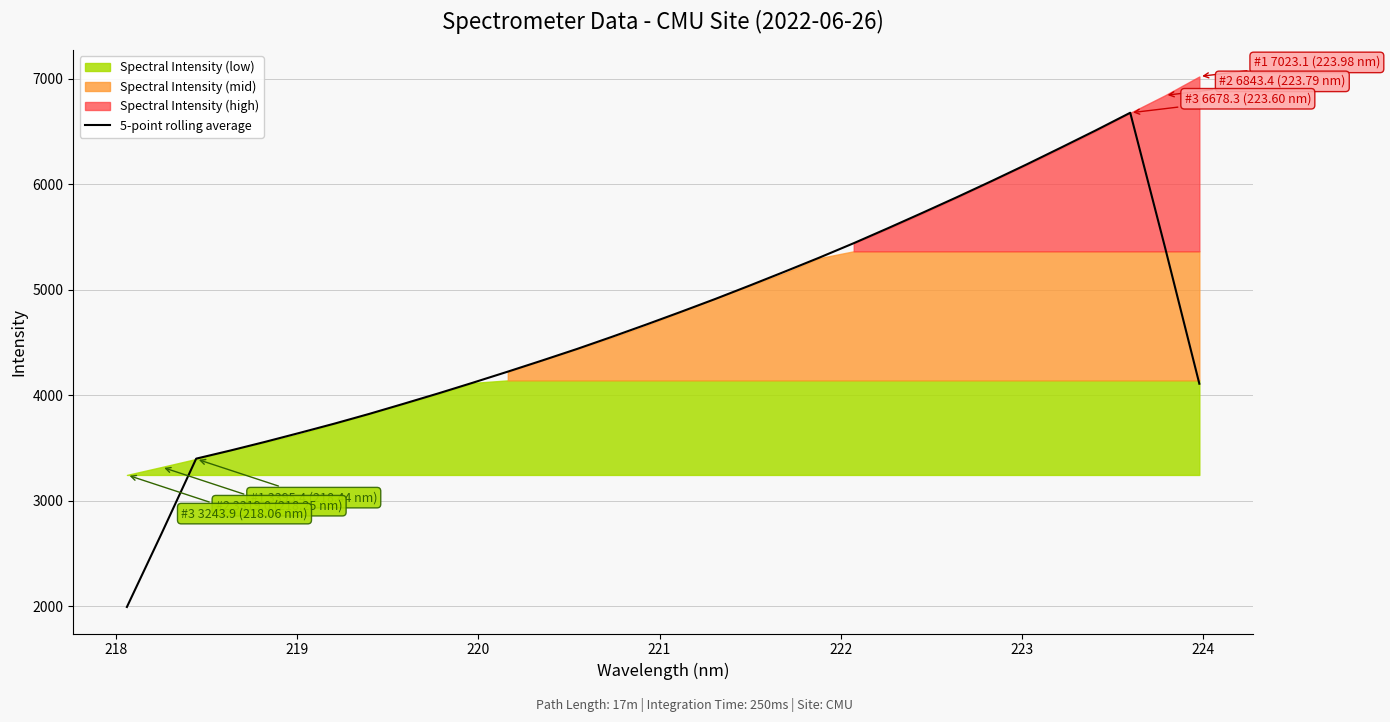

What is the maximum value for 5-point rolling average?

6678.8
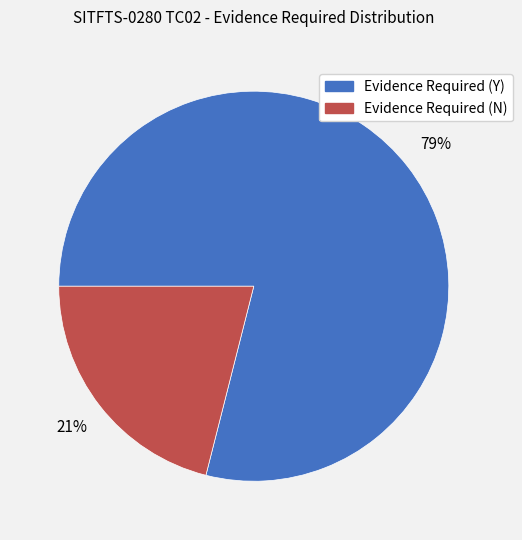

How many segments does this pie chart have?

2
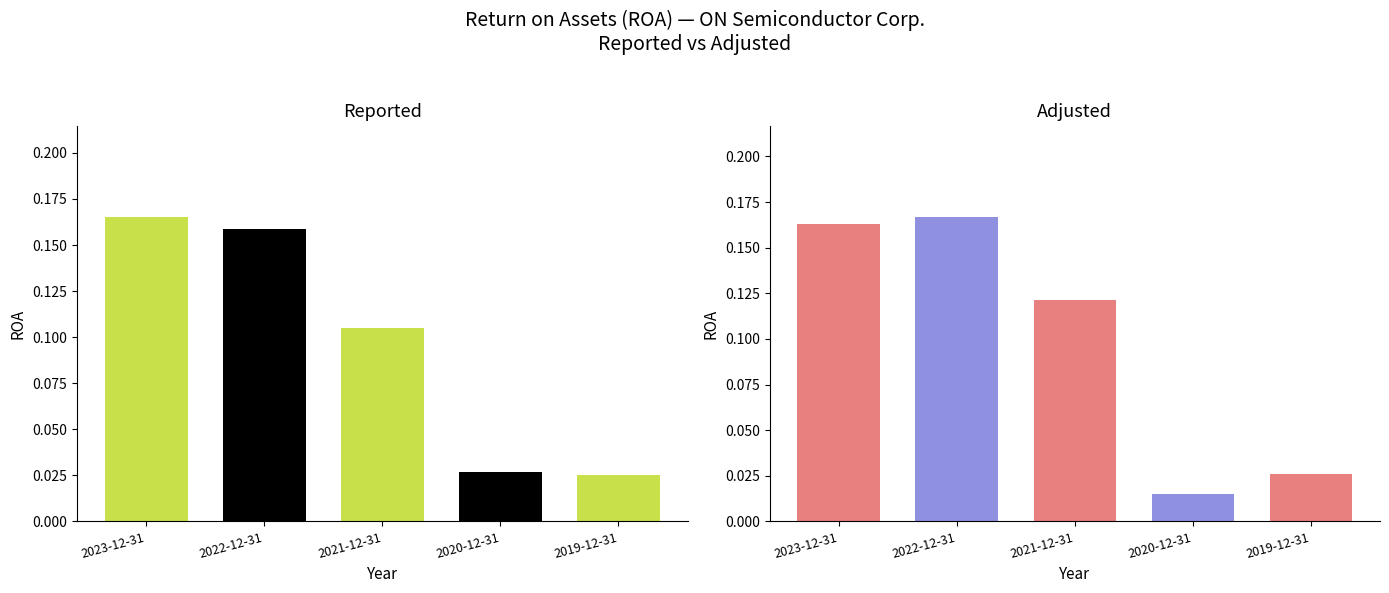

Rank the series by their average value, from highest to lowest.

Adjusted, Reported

.....

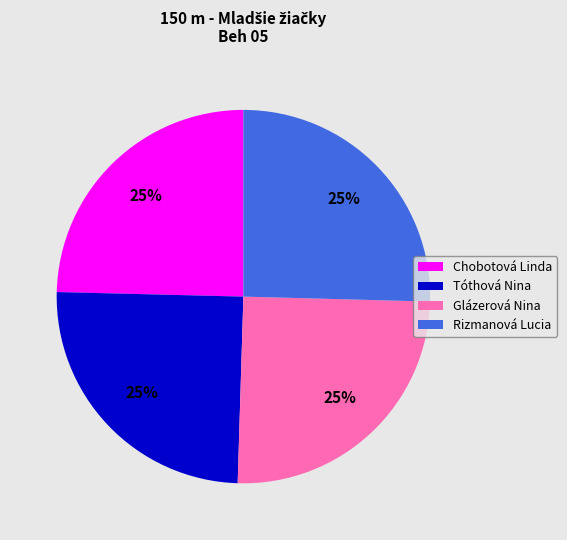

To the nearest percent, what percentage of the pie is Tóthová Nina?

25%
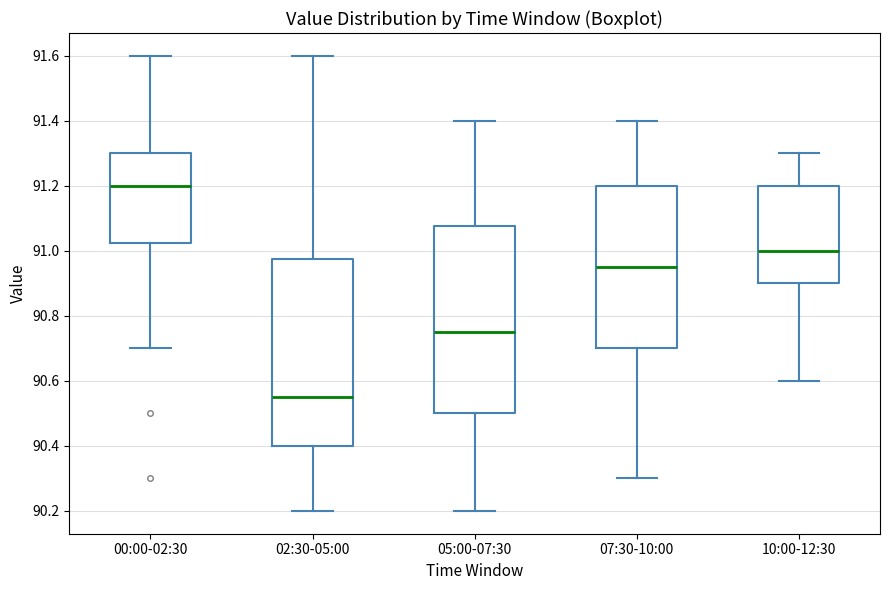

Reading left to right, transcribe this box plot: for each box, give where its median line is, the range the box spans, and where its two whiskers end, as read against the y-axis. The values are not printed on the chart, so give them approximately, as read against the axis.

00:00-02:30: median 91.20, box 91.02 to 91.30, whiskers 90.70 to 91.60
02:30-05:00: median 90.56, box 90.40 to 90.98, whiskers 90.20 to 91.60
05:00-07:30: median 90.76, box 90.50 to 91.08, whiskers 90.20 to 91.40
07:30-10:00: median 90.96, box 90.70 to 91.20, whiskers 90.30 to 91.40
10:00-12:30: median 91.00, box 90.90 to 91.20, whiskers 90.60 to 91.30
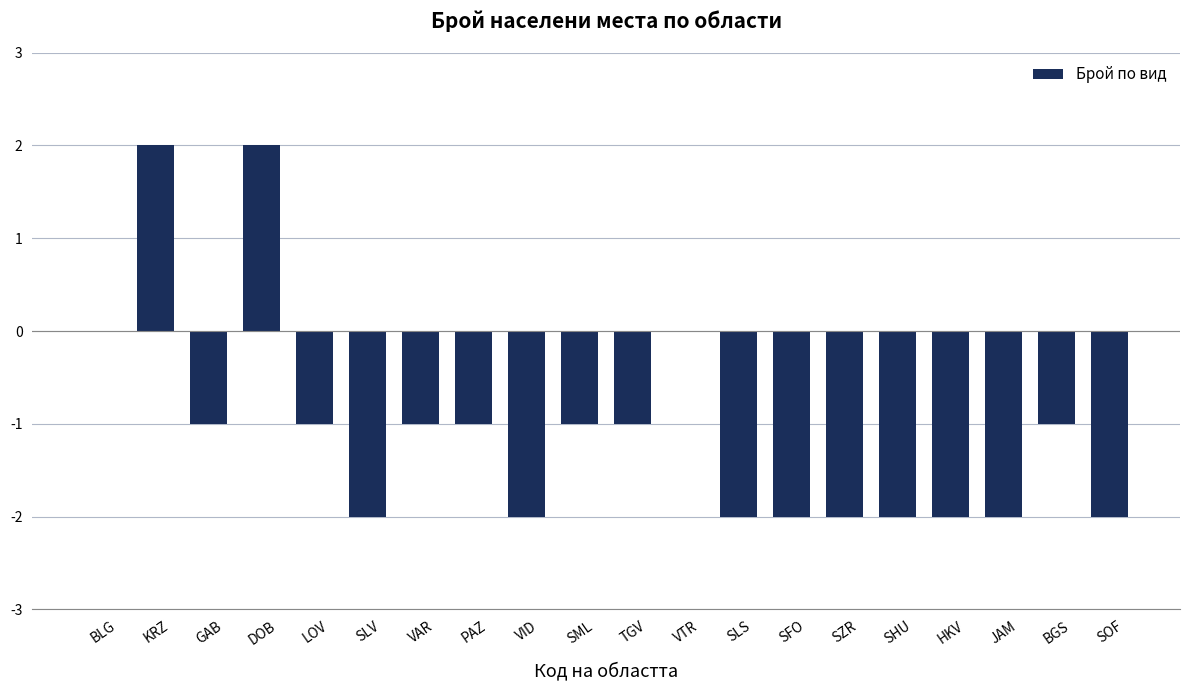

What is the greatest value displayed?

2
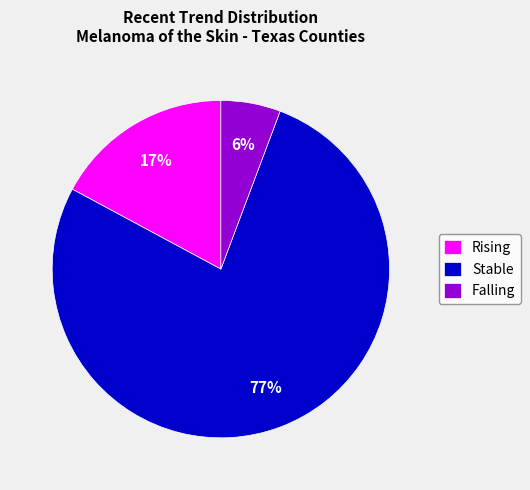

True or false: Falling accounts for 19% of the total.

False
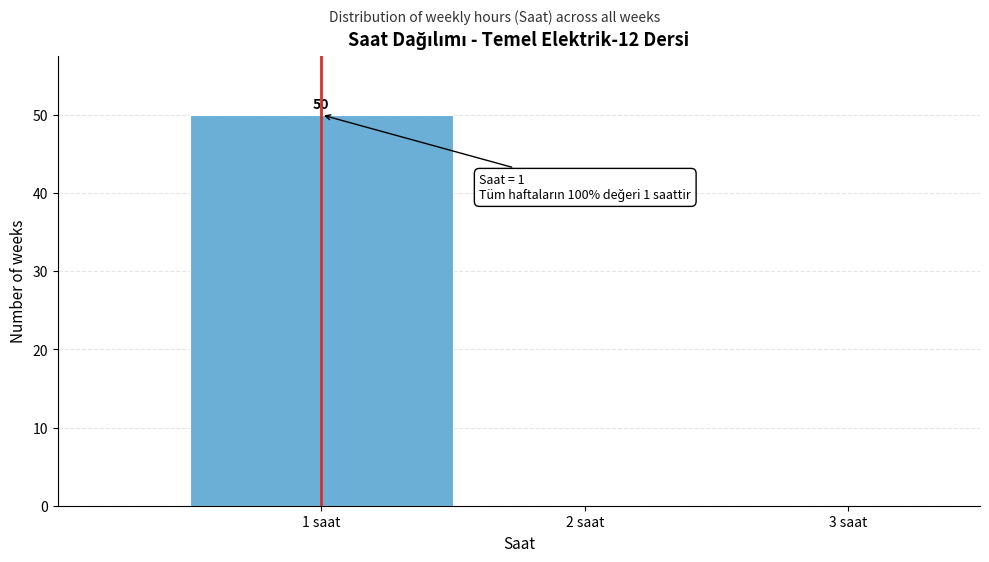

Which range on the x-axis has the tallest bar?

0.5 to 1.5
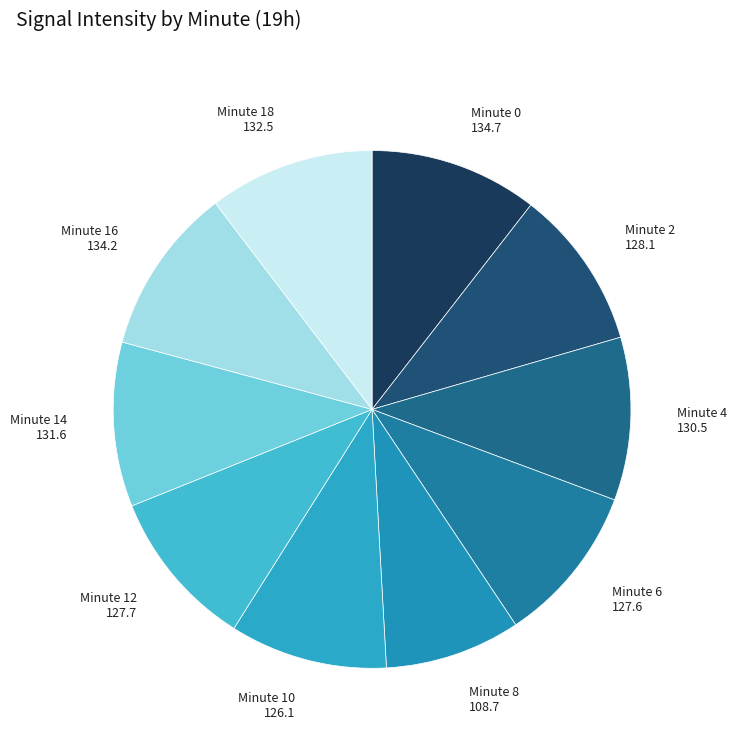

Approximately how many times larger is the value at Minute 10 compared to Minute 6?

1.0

.....

What to do: In the material, from the line containing "What is the maximum" up to and including the line containing "Rank the series", swap "segments" for "slices" and reproduce those lines with nothing else altered. Leave the pictures out.

Response to this task:
What is the maximum value for 5-point rolling average?

6678.8

How many slices does this pie chart have?

2

Rank the series by their average value, from highest to lowest.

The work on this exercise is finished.